ACT leader David Seymour has called for a fundamental change in how New Zealand funds healthcare, urging the adoption of compulsory health savings accounts (HSAs) for all citizens.
Speaking at the Financial Services Council conference in Auckland on Wednesday, Seymour argued the current tax-funded system was no longer sustainable. “There has to be change,” he said. He said that if New Zealand wants to avoid running into the iceberg of rising health and pension costs, it has to look at how other countries pay for healthcare.
The proposal draws inspiration from Singapore’s Medisave scheme, in which every working citizen contributes to a personal medical savings account, The Post reported. The government then tops up the accounts of the poor and chronically ill, while catastrophic costs are covered through insurance.
Seymour said the philosophy was simple: “When people control their own accounts, they are more likely to look after themselves.” He claimed the model would drive personal responsibility and reduce waste in the health system.
Under ACT’s vision, HSAs would be funded through tax cuts, with the government acting as an insurer of last resort. Employers could also contribute as part of remuneration packages. Seymour compared the system to KiwiSaver, saying it could create a vibrant market for health products.
Former ACT leader Sir Roger Douglas and University of Auckland professor Robert MacCulloch earlier outlined a similar concept, proposing the first $60,000 of income be tax free, with compulsory savings directed into health and pension accounts. They estimated potential annual savings of more than $12 billion.

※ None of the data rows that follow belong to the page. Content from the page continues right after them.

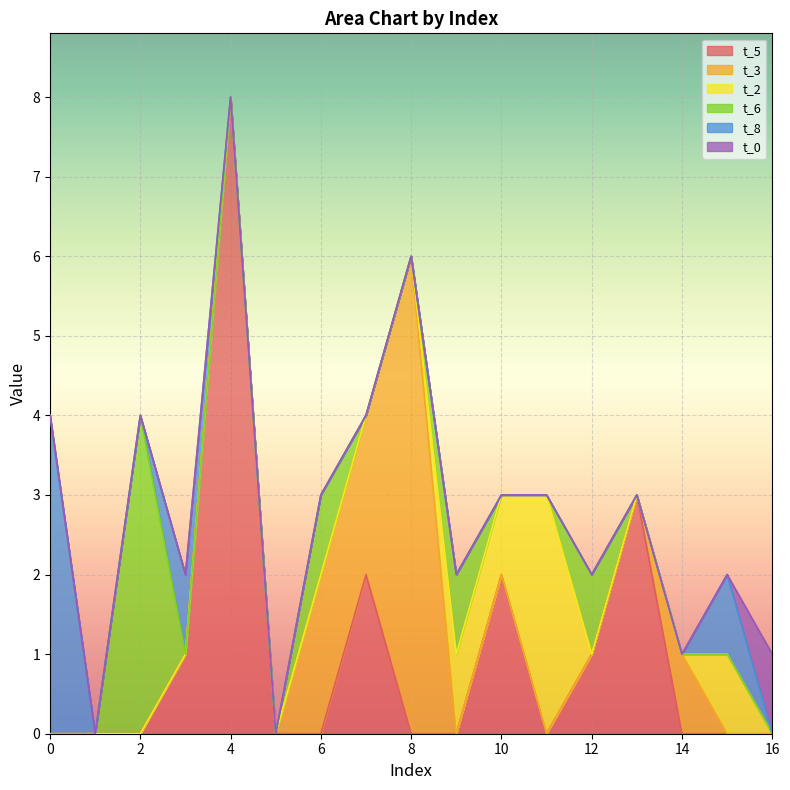

Reading left to right, list all the values displayed in this chart.

t_5: 0	0	0	1	8	0	0	2	0	0	2	0	1	3	0	0	0
t_3: 0	0	0	0	0	0	2	2	6	0	0	0	0	0	1	0	0
t_2: 0	0	0	0	0	0	0	0	0	1	1	3	0	0	0	1	0
t_6: 0	0	4	0	0	0	1	0	0	1	0	0	1	0	0	0	0
t_8: 4	0	0	1	0	0	0	0	0	0	0	0	0	0	0	1	0
t_0: 0	0	0	0	0	0	0	0	0	0	0	0	0	0	0	0	1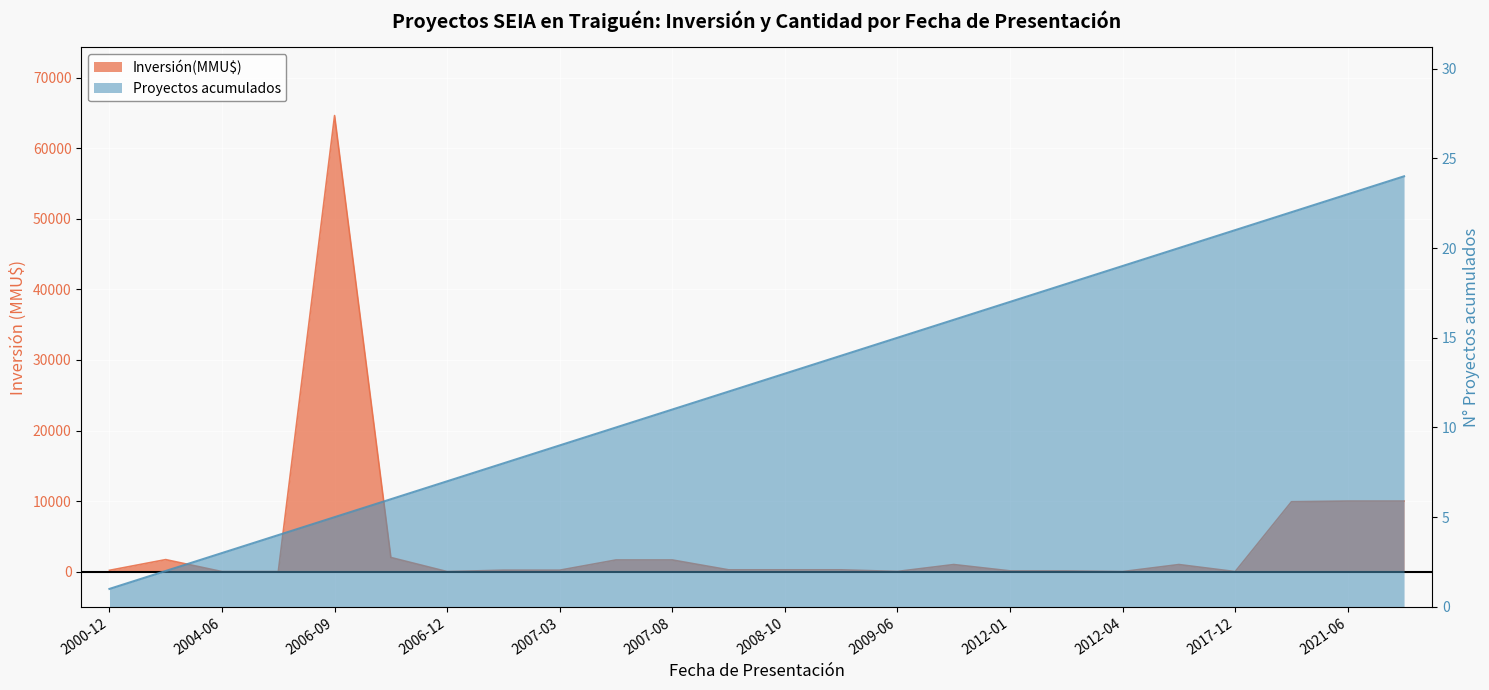

Rank the series at 2013-07-10 from highest to lowest value.

Inversión(MMU$), Proyectos acumulados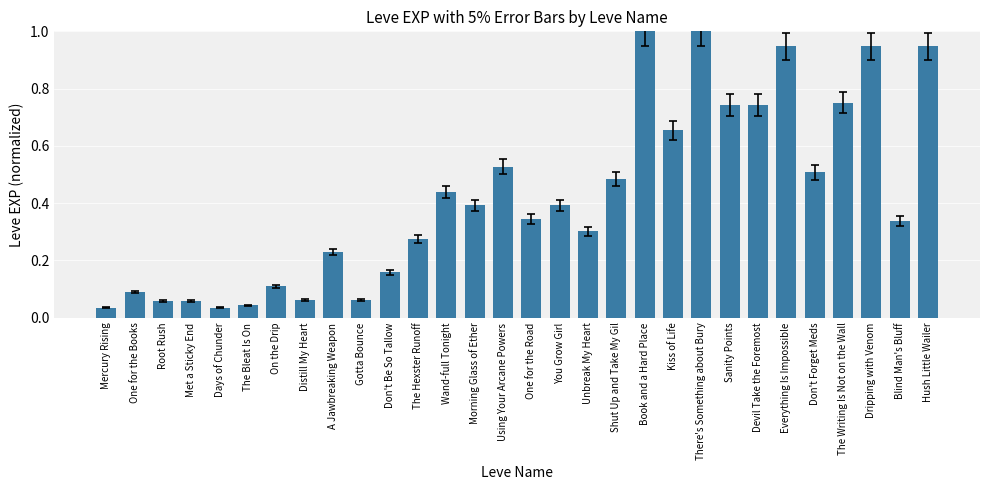

What is the greatest value displayed?

1.0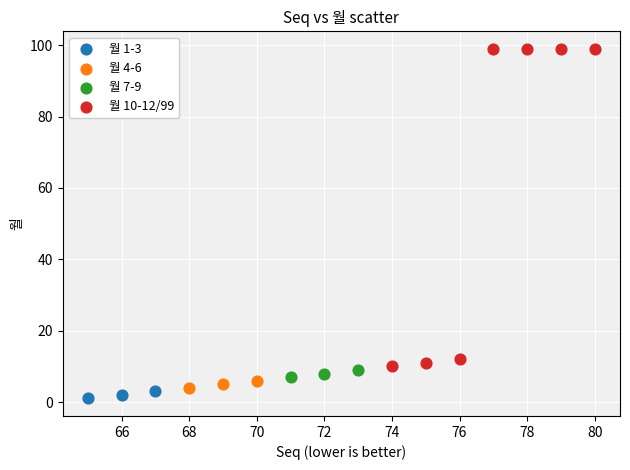

What are all the series names shown in the legend?

월 1-3, 월 4-6, 월 7-9, 월 10-12/99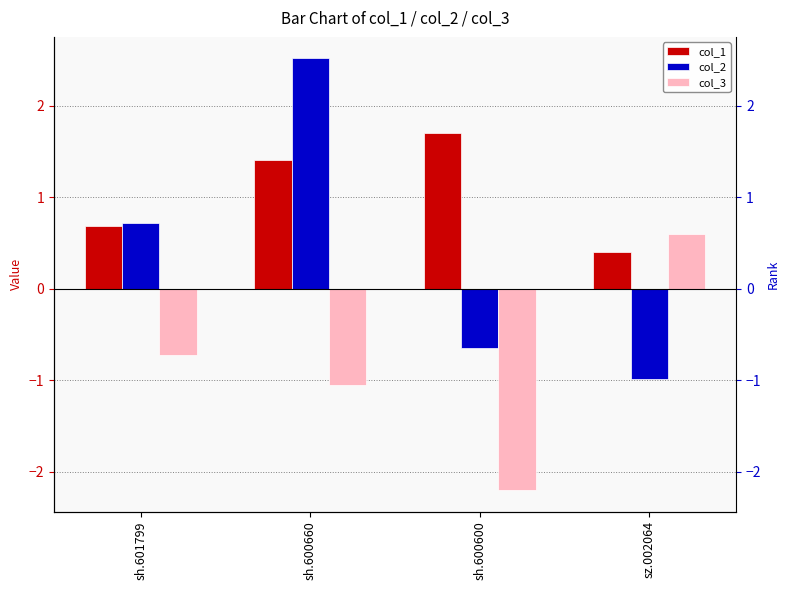

How many data points in col_3 are less than 0?

3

However, tax expert Terry Baucher cautioned that such changes would be “quite a radical proposal which would be quite a shock to the system.” Critics argue it could also require a significant expansion of private healthcare.

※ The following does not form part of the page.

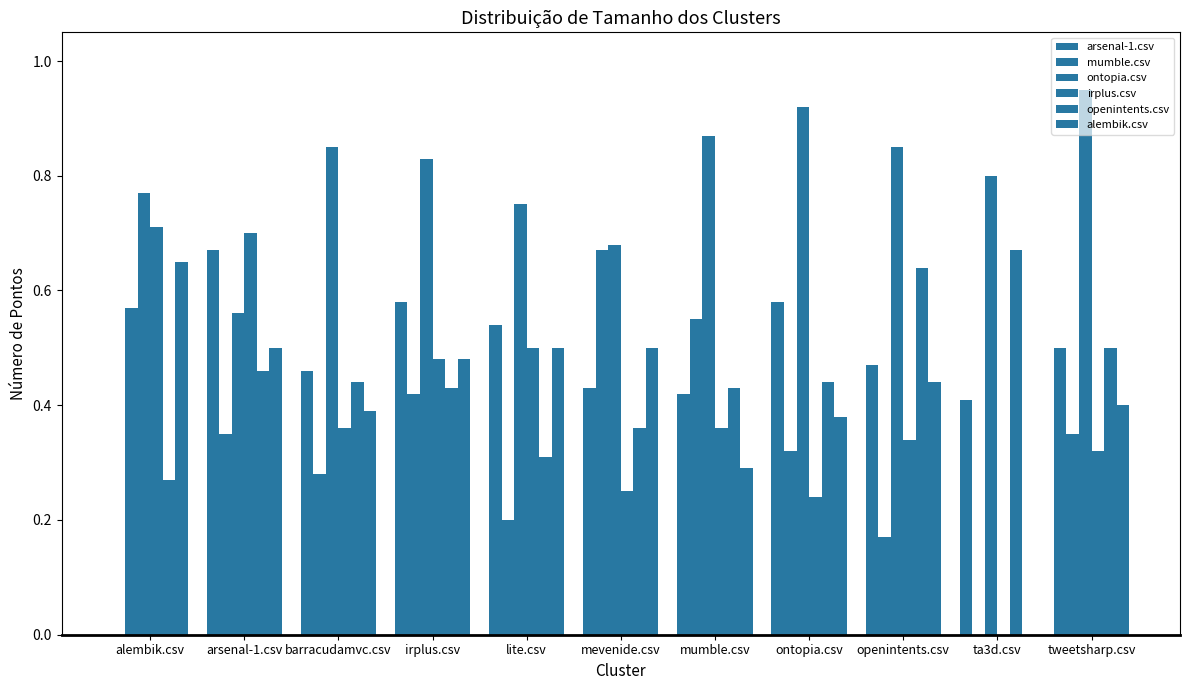

Between lite.csv and ta3d.csv, which series saw the biggest shift?

irplus.csv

Seymour said his proposed system would be phased in gradually and stressed that alternatives such as the German or Dutch social insurance models could also be considered.

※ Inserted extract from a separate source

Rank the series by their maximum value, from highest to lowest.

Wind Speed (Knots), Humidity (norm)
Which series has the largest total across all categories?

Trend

“It’s becoming increasingly clear that major reform is what’s needed,” he told the conference.
Research on Singapore’s medical savings accounts suggests both opportunities and risks. A 2025 study published in the Journal of Economic Behavior & Organization found that top-ups to Singaporean accounts led to a 13% rise in monthly medical spending, with a marginal propensity to consume estimated at 0.6.
The study noted that while accounts increased access to care – particularly for people with low balances – they also encouraged higher immediate spending, raising concerns of “moral hazard.” According to researchers, individuals often prioritised present healthcare consumption over long-term savings, potentially undermining the accounts’ self-insurance purpose.